ToimittajaReingard Spannring, Reinhard Heuberger, Gabriela Kompatscher, Andreas Oberprantacher, Karin Schachinger, Alejandro Boucabeille

KustannuspaikkaBielefeld

Julkaisuvuosi2015

Kokoomateoksen nimiTiere, Texte, Transformationen: Kritische Perspektiven der Human-Animal Studies

ISBN978-3-8376-2873-9


Tiivistelmä

Cow, dog, swine, chicken — visual propaganda frequently uses animal symbolism to describe the enemy’s nature. This is the case also with Soviet political cartoons, which had a significant role within the country’s propaganda machine. This paper uses the Soviet cartoonist trio Kukryniksy’s work published in the Communist Party newspaper Pravda during 1965–1982 to examine the ways in which animal symbolism was used to characterise the enemy and further the gap between the Soviet sphere and the West.

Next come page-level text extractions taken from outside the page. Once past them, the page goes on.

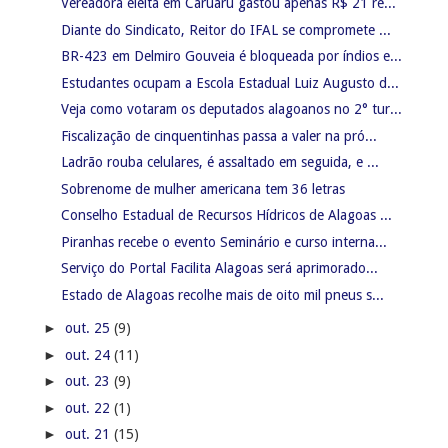
Vereadora eleita em Caruaru gastou apenas R$ 21 re...
Diante do Sindicato, Reitor do IFAL se compromete ...
BR-423 em Delmiro Gouveia é bloqueada por índios e...
Estudantes ocupam a Escola Estadual Luiz Augusto d...
Veja como votaram os deputados alagoanos no 2° tur...
Fiscalização de cinquentinhas passa a valer na pró...
Ladrão rouba celulares, é assaltado em seguida, e ...
Sobrenome de mulher americana tem 36 letras
Conselho Estadual de Recursos Hídricos de Alagoas ...
Piranhas recebe o evento Seminário e curso interna...
Serviço do Portal Facilita Alagoas será aprimorado...
Estado de Alagoas recolhe mais de oito mil pneus s...
►
out. 25
(9)
►
out. 24
(11)
►
out. 23
(9)
►
out. 22
(1)
►
out. 21
(15)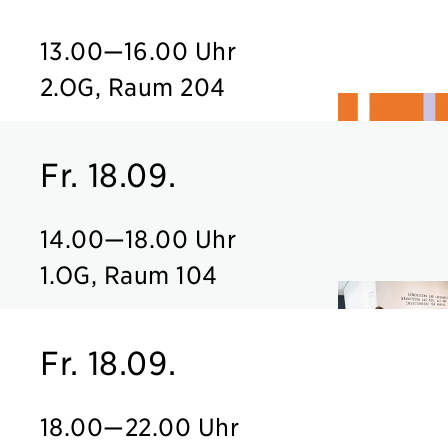
13.00
—
16.00 Uhr
2.OG, Raum 204
Fr. 18.09.
14.00
—
18.00 Uhr
1.OG, Raum 104
Fr. 18.09.
18.00
—
22.00 Uhr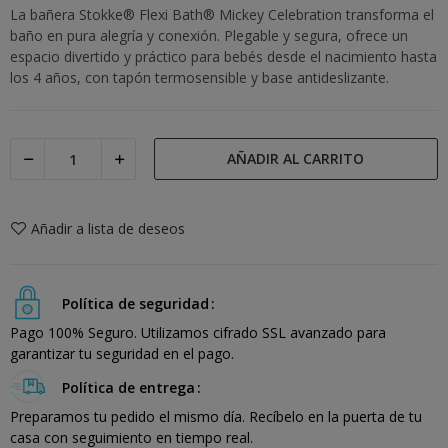
La bañera Stokke® Flexi Bath® Mickey Celebration transforma el
baño en pura alegría y conexión. Plegable y segura, ofrece un
espacio divertido y práctico para bebés desde el nacimiento hasta
los 4 años, con tapón termosensible y base antideslizante.
AÑADIR AL CARRITO
Añadir a lista de deseos
Política de seguridad
Pago 100% Seguro. Utilizamos cifrado SSL avanzado para
garantizar tu seguridad en el pago.
Política de entrega
Preparamos tu pedido el mismo día. Recíbelo en la puerta de tu
casa con seguimiento en tiempo real.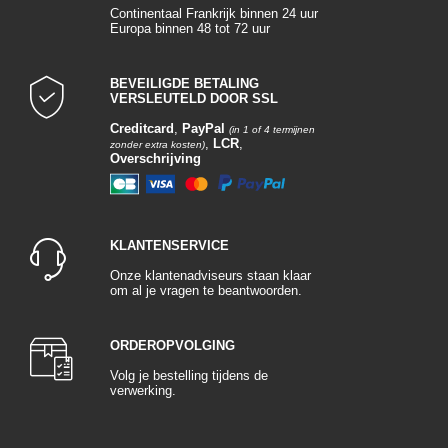
Continentaal Frankrijk binnen 24 uur
Europa binnen 48 tot 72 uur
BEVEILIGDE BETALING
VERSLEUTELD DOOR SSL
Creditcard
,
PayPal
(in 1 of 4 termijnen
,
LCR
,
zonder extra kosten)
Overschrijving
KLANTENSERVICE
Onze klantenadviseurs staan klaar
om al je vragen te beantwoorden.
ORDEROPVOLGING
Volg je bestelling tijdens de
verwerking.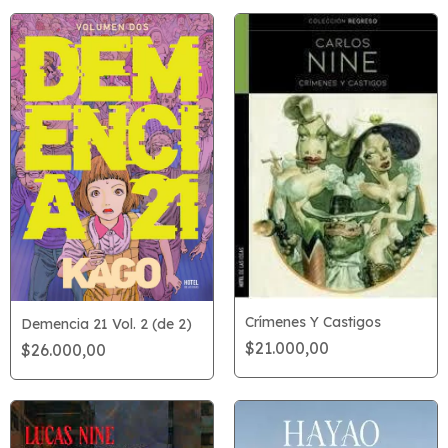
Crímenes Y Castigos
Demencia 21 Vol. 2 (de 2)
$21.000,00
$26.000,00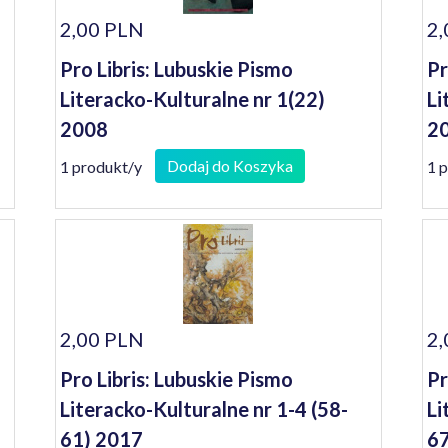
2,00 PLN
2,
Pro Libris: Lubuskie Pismo
Pr
Literacko-Kulturalne nr 1(22)
Li
2008
2
Dodaj do Koszyka
1 produkt/y
1 
2,00 PLN
2,
Pro Libris: Lubuskie Pismo
Pr
Literacko-Kulturalne nr 1-4 (58-
Li
61) 2017
67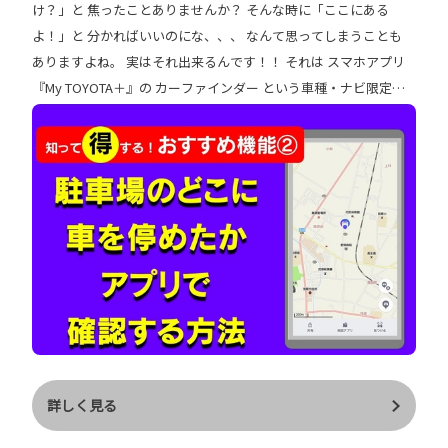
け？」と 焦ったことありませんか？ そんな時に「ここにある
よ！」と 分かればいいのにな、、、 なんて思ってしまうことも
ありますよね。 実はそれ出来るんです！！ それは スマホアプリ
『My TOYOTA＋』の カーファインダー という車種・ナビ限定の
サービスです。 ※新車ご購入時にT-connectのお申込みをしてい
ただき スマホアプリをダウンロードするとご利用いただけます。
車種やナビによってご利用いただけない場合もございます。 詳し
くはコチラ スマホアプリでこのように クルマの現在地を確認で
きるんです。 ↓ ↓ それでは気になる設定方法を スマ
ホアプリ「My TOYOTA＋」を使い ご紹介いたします♪ ＊・＊・
＊・＊・＊・＊・＊ クルマの現在地を確認する方法 ① My TOYO
TA＋アプリを起動し カーファインダーをタップ ② クルマの現在
地が表示されます ③ さらにクルマまでの 経路を案内してもらい
たい場合は、 地図アプリをタップし 別の地図アプリに切り替え
ます。 すると 現在地からクルマまでの 経路をナビ案内してくれ
ます。 ＊・＊・＊・＊・＊・＊・＊ いかがでしたか？ アプリの
詳しく見る
簡単な操作で クルマの場所が確認できるって 本当に心強いです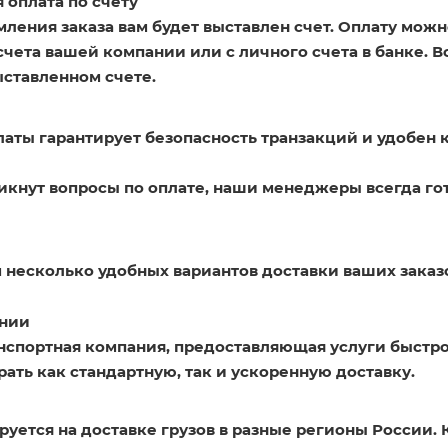
 оплата по счету
ления заказа вам будет выставлен счет. Оплату можн
счета вашей компании или с личного счета в банке. 
ыставленном счете.
латы гарантирует безопасность транзакций и удобен 
никнут вопросы по оплате, наши менеджеры всегда го
 несколько удобных вариантов доставки ваших заказ
нии
нспортная компания, предоставляющая услуги быстро
ать как стандартную, так и ускоренную доставку.
уется на доставке грузов в разные регионы России. 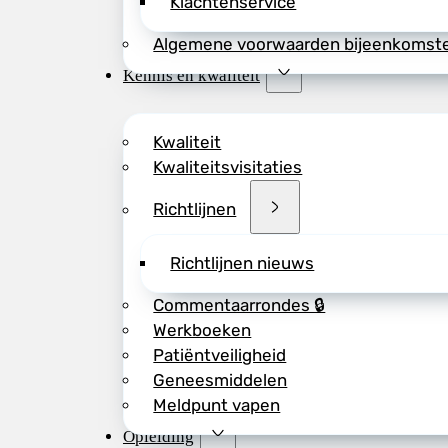
Klachtenservice
Algemene voorwaarden bijeenkomst
Kennis en kwaliteit
Kwaliteit
Kwaliteitsvisitaties
Richtlijnen
Richtlijnen nieuws
Commentaarrondes 🔒
Werkboeken
Patiëntveiligheid
Geneesmiddelen
Meldpunt vapen
Opleiding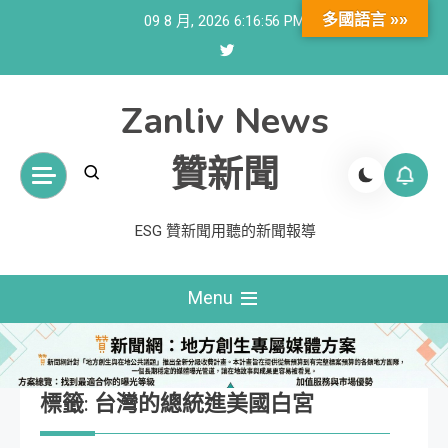
Skip
多國語言 »»
09 8 月, 2026
6:16:57 PM
to
content
Zanliv News
贊新聞
ESG 贊新聞用聽的新聞報導
Menu
標籤:
台灣的總統進美國白宮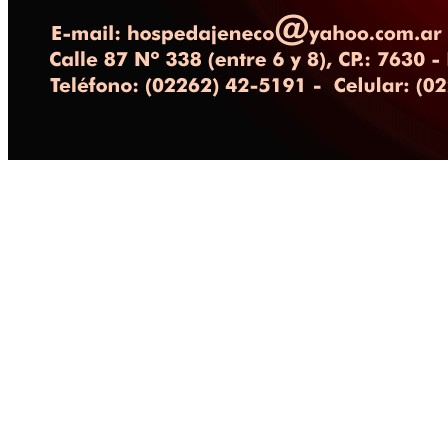
www.hospedajeneco.com.ar
con desayuno, baño privado,
casino del parque y la peat
ambiente familiar, miembro 
afines de Necochea, turism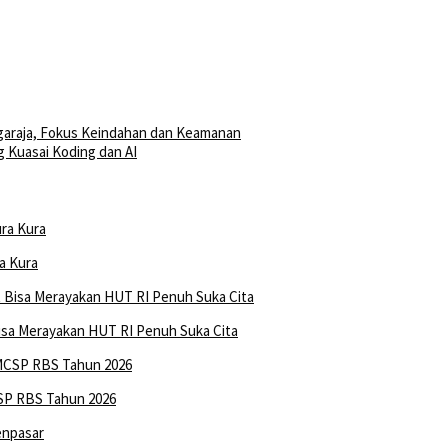
araja, Fokus Keindahan dan Keamanan
 Kuasai Koding dan AI
a Kura
isa Merayakan HUT RI Penuh Suka Cita
SP RBS Tahun 2026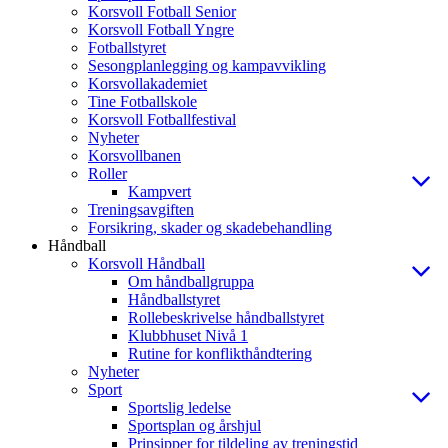
Korsvoll Fotball Senior
Korsvoll Fotball Yngre
Fotballstyret
Sesongplanlegging og kampavvikling
Korsvollakademiet
Tine Fotballskole
Korsvoll Fotballfestival
Nyheter
Korsvollbanen
Roller
Kampvert
Treningsavgiften
Forsikring, skader og skadebehandling
Håndball
Korsvoll Håndball
Om håndballgruppa
Håndballstyret
Rollebeskrivelse håndballstyret
Klubbhuset Nivå 1
Rutine for konflikthåndtering
Nyheter
Sport
Sportslig ledelse
Sportsplan og årshjul
Prinsipper for tildeling av treningstid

The relationship between humans and their domesticated animals is a special one. Therefore this paper analyses the ways in which domesticated animals were used in Soviet political cartoons to create ridicule and hostility towards the ideological enemy, as well as, by contrast, to promote the Soviet ideology. Different animal symbols communicated different ideas of the enemy country’s nature to the audience. They were used within varying cultural frameworks to manipulate the readership's views on the Cold War and the nature of the enemy. This reveals some of the mindsets in which humans regard other animals and project certain human-invented attributes and characteristics to them.



With the use of animal symbolism the Soviet propaganda attributed to the enemy the characteristics of the specific animal in question. Thus, for example, when the enemy was depicted as somebody’s lapdog, the audience understood the relation between these two to be one of a master and a dog; the dog being eager to please its master. In this context we can see how the Soviet propagandists used animals that in the nation’s mind had certain attributes and characteristics that could be used to describe a person’s or nation’s nature. Furthermore, it examines the different characteristics that are attached to various domesticated animals.